Меня заметила миссис Грум и, размахивая своим огромным секачом, бросилась ко мне. На ее поясе болталась форма для желе.
— Зарежу тебя! Зарежу тебя! — завывала она. Но вдруг ее голос стал тише. — Зарежу тебя? — пробормотала кухарка. Она сделала сальто в воздухе и рухнула к моим ногам, став обычной теркой для сыра с множеством острых отверстий. Бесполезный секач покоился рядом с ней. Терка касалась моей ноги, и я спешно ее отшвырнула. Рядом с бывшей миссис Грум, на месте ее формы для желе, лежал совершенно голый жирный младенец.
— Ада Крукшенкс! — крикнул Клод. — Вот она!

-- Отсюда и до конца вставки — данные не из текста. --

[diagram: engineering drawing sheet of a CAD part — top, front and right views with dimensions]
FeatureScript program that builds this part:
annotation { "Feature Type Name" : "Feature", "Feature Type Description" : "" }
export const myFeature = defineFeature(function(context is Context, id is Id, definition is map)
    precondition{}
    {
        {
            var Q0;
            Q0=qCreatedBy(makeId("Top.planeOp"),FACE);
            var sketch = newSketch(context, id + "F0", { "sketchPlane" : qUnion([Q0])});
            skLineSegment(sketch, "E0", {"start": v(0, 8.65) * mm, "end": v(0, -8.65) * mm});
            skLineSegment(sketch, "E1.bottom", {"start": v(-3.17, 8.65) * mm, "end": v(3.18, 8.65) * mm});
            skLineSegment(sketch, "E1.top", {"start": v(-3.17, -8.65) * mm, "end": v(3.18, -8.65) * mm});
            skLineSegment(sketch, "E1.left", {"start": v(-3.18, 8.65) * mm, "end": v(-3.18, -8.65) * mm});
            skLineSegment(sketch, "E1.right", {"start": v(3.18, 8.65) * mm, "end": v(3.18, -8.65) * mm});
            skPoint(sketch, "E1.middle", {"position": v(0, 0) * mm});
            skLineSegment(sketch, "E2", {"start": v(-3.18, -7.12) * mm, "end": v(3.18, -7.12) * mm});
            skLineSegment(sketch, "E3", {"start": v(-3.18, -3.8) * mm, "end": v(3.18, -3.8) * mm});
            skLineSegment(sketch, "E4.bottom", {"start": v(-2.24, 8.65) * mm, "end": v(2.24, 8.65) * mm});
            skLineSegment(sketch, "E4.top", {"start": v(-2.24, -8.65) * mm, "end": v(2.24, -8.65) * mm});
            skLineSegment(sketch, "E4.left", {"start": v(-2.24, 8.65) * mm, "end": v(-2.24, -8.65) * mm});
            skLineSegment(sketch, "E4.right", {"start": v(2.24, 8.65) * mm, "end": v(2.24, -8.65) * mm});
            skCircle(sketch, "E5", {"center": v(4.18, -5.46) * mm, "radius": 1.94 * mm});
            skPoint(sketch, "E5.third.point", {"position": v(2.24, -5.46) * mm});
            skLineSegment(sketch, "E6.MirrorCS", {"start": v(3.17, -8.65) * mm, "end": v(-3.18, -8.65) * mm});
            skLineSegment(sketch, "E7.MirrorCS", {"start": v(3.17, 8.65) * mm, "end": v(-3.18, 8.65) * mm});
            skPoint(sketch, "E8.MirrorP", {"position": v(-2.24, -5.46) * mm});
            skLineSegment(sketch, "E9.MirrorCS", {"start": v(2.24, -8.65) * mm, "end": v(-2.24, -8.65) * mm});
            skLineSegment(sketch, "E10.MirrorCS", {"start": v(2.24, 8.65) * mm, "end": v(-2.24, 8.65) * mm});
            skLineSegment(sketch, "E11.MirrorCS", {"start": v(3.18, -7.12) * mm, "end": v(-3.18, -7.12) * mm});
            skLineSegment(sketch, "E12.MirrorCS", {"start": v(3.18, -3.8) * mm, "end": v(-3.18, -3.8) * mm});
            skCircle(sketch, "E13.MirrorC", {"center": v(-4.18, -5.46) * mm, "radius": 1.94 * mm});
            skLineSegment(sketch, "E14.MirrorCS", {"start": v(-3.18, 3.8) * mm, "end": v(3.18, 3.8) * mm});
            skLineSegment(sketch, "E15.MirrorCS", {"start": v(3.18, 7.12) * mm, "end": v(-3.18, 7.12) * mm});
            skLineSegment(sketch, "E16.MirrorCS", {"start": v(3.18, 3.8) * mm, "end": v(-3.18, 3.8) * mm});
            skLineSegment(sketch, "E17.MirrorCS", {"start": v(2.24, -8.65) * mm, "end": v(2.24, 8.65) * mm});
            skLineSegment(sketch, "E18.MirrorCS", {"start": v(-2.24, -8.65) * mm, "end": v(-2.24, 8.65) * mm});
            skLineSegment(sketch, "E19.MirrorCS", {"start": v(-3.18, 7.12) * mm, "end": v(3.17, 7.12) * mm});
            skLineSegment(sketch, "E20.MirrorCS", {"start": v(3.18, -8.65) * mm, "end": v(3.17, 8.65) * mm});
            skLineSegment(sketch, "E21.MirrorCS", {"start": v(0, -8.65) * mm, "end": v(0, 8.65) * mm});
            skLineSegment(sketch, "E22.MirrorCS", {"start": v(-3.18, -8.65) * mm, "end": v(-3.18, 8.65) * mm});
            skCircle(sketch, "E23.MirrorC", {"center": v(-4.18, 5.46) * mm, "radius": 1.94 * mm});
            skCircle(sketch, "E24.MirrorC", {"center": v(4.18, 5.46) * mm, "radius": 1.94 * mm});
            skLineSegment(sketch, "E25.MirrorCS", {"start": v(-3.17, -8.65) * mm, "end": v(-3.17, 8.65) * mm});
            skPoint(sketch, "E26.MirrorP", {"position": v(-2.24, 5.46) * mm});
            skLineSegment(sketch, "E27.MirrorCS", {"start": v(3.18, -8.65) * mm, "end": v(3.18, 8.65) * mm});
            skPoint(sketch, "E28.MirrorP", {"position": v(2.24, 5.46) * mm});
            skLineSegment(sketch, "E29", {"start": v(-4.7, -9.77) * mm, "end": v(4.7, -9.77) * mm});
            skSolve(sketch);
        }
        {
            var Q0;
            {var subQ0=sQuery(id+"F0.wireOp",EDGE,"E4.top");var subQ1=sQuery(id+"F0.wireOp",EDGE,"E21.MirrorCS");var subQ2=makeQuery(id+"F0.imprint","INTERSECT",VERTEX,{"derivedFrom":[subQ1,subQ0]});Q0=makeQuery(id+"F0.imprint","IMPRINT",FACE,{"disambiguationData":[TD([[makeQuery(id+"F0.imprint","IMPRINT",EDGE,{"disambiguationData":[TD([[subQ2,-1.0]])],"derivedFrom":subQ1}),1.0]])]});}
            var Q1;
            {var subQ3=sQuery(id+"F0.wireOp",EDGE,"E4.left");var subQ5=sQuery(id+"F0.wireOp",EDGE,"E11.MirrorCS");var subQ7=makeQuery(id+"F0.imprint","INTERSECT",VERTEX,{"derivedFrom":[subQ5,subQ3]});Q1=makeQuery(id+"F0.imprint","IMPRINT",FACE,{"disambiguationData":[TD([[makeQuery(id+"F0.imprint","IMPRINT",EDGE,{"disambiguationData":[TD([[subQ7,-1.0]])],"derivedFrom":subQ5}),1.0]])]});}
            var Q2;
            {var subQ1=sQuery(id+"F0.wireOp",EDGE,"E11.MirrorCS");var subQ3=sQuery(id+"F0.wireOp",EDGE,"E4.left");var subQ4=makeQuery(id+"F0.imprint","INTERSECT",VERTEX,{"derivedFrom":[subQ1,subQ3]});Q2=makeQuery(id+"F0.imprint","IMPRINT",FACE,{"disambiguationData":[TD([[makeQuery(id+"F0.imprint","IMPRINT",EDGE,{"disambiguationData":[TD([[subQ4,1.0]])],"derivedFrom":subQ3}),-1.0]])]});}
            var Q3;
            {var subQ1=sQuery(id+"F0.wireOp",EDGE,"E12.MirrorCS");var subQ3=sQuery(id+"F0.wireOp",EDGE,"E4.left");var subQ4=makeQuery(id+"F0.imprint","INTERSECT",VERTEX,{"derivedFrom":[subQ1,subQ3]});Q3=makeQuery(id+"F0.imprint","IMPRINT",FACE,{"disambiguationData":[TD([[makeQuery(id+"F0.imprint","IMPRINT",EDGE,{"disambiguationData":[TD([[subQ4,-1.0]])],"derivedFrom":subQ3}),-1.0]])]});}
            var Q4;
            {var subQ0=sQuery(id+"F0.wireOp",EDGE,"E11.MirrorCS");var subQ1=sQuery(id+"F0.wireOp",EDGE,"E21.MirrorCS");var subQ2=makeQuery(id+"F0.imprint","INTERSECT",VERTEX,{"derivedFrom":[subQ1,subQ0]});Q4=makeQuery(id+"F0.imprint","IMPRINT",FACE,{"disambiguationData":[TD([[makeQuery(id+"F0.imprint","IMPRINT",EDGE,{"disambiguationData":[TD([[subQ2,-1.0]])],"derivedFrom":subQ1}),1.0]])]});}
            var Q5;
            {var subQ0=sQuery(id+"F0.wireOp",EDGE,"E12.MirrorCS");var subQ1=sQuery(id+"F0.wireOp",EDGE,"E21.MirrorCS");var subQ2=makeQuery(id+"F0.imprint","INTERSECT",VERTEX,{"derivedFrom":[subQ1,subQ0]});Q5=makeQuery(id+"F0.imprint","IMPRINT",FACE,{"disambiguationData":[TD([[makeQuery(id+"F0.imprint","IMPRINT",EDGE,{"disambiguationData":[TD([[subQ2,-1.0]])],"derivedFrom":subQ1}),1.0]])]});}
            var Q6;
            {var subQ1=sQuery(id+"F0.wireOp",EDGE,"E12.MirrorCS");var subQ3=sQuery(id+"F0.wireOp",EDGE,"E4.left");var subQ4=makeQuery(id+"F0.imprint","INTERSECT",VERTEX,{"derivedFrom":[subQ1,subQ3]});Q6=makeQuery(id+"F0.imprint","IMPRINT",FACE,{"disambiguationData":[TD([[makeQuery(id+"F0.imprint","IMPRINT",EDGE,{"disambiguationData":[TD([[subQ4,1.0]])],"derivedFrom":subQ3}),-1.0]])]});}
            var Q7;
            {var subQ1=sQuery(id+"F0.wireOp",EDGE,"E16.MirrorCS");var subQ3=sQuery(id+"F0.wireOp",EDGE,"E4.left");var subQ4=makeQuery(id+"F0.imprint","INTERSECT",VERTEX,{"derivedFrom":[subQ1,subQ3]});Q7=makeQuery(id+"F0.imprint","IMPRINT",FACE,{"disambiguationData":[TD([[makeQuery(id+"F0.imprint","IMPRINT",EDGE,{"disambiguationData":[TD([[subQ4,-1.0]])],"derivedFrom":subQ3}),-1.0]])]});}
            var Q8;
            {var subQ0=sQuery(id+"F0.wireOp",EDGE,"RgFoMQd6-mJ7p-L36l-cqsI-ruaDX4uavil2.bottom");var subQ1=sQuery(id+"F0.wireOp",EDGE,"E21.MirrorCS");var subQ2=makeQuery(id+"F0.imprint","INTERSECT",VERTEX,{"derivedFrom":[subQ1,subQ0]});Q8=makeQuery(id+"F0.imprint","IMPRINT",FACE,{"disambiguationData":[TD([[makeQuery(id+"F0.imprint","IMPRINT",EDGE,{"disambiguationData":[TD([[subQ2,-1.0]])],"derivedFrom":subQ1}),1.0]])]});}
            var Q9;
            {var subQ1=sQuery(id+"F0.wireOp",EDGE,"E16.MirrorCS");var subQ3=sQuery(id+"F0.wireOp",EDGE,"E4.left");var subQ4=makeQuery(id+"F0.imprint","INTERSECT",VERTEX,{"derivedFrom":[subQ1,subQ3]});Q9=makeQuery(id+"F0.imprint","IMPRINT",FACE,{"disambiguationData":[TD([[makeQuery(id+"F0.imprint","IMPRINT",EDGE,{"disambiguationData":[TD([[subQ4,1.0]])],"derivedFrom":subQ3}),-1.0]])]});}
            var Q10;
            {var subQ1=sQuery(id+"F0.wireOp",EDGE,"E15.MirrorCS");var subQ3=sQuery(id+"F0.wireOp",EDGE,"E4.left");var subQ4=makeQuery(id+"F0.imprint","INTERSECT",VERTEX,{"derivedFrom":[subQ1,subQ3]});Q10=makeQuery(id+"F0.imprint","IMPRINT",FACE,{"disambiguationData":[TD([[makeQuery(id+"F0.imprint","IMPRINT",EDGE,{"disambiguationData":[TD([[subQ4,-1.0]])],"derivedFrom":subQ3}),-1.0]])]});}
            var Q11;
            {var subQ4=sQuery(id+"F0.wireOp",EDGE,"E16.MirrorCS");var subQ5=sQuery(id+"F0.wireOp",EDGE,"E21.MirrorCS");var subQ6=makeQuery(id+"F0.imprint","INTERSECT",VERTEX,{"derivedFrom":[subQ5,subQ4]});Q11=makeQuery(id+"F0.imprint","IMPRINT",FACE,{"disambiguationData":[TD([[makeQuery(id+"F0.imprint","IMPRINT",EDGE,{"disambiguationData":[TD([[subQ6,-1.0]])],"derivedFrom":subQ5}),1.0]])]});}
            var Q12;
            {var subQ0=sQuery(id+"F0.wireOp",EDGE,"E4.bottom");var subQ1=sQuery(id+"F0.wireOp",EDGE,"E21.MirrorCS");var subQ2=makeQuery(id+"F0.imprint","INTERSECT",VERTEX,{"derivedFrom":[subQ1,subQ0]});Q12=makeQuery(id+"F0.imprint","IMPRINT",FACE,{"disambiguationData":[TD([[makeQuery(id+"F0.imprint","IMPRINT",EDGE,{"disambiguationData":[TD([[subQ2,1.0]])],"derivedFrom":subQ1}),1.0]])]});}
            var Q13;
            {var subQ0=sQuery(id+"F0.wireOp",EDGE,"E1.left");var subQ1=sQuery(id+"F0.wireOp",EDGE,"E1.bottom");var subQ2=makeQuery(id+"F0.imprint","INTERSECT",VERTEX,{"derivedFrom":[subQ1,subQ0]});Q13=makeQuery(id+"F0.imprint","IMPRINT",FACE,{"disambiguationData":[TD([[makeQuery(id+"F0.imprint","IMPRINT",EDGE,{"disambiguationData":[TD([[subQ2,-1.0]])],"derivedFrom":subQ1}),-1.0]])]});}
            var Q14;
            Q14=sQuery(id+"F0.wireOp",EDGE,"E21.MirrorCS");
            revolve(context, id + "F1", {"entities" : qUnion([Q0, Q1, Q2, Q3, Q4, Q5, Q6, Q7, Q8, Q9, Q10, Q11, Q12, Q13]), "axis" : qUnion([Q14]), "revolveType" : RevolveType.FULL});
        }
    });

Спичечный коробок был перед нами, он продолжал мчаться вперед. Я попыталась схватить его, но тут внезапно раздался ужасный звук. Я подумала, что Дом сейчас обрушится. Скрежет был просто невыносимым.
Что это? Что это было? Даже Клод услышал, даже он обернулся. Что же, что же это было?
— Люси! — крикнул он. — Ох, Люси, нет!
Айрмонгеры оглушительно закричали. Крики агонии? Боли? Нет, нет, не боли. Это было приветствие. Но почему? Кого они приветствовали?
— Что это? Что это, Клод?
— Дедушка, Люси, дедушка вернулся!
Поезд.
Поезд прибыл. Он сумел прорваться.
— Держитесь! Держитесь! — крикнул дворецкий. — Он идет! Он идет сюда!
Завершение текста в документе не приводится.